• The problem: Output the lines from the very first one through the line containing "water flows through pipelines, and", including both ends and leaving out the pictures.

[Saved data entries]
::::::

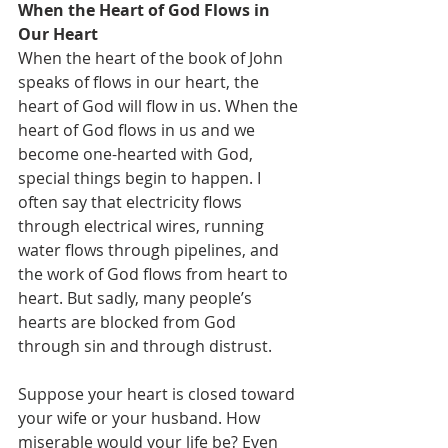
When the Heart of God Flows in 
Our Heart
When the heart of the book of John 
speaks of flows in our heart, the 
heart of God will flow in us. When the 
heart of God flows in us and we 
become one-hearted with God, 
special things begin to happen. I 
often say that electricity flows 
through electrical wires, running 
water flows through pipelines, and 
the work of God flows from heart to 
heart. But sadly, many people’s 
hearts are blocked from God 
through sin and through distrust.
Suppose your heart is closed toward 
your wife or your husband. How 
miserable would your life be? Even 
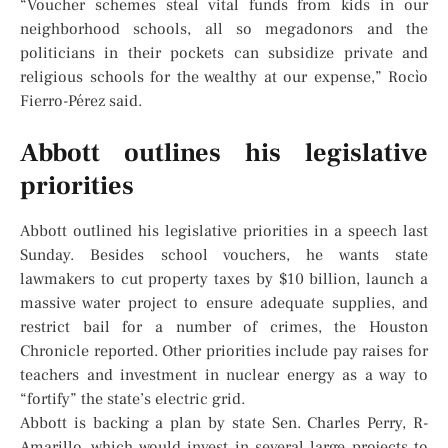
“Voucher schemes steal vital funds from kids in our
neighborhood schools, all so megadonors and the
politicians in their pockets can subsidize private and
religious schools for the wealthy at our expense,” Rocìo
Fierro-Pérez said.
Abbott outlines his legislative
priorities
Abbott outlined his legislative priorities in a speech last
Sunday. Besides school vouchers, he wants state
lawmakers to cut property taxes by $10 billion, launch a
massive water project to ensure adequate supplies, and
restrict bail for a number of crimes, the Houston
Chronicle reported. Other priorities include pay raises for
teachers and investment in nuclear energy as a way to
“fortify” the state’s electric grid.
Abbott is backing a plan by state Sen. Charles Perry, R-
Amarillo, which would invest in several large projects to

::::::

• Output below:
When the Heart of God Flows in 
Our Heart
When the heart of the book of John 
speaks of flows in our heart, the 
heart of God will flow in us. When the 
heart of God flows in us and we 
become one-hearted with God, 
special things begin to happen. I 
often say that electricity flows 
through electrical wires, running 
water flows through pipelines, and 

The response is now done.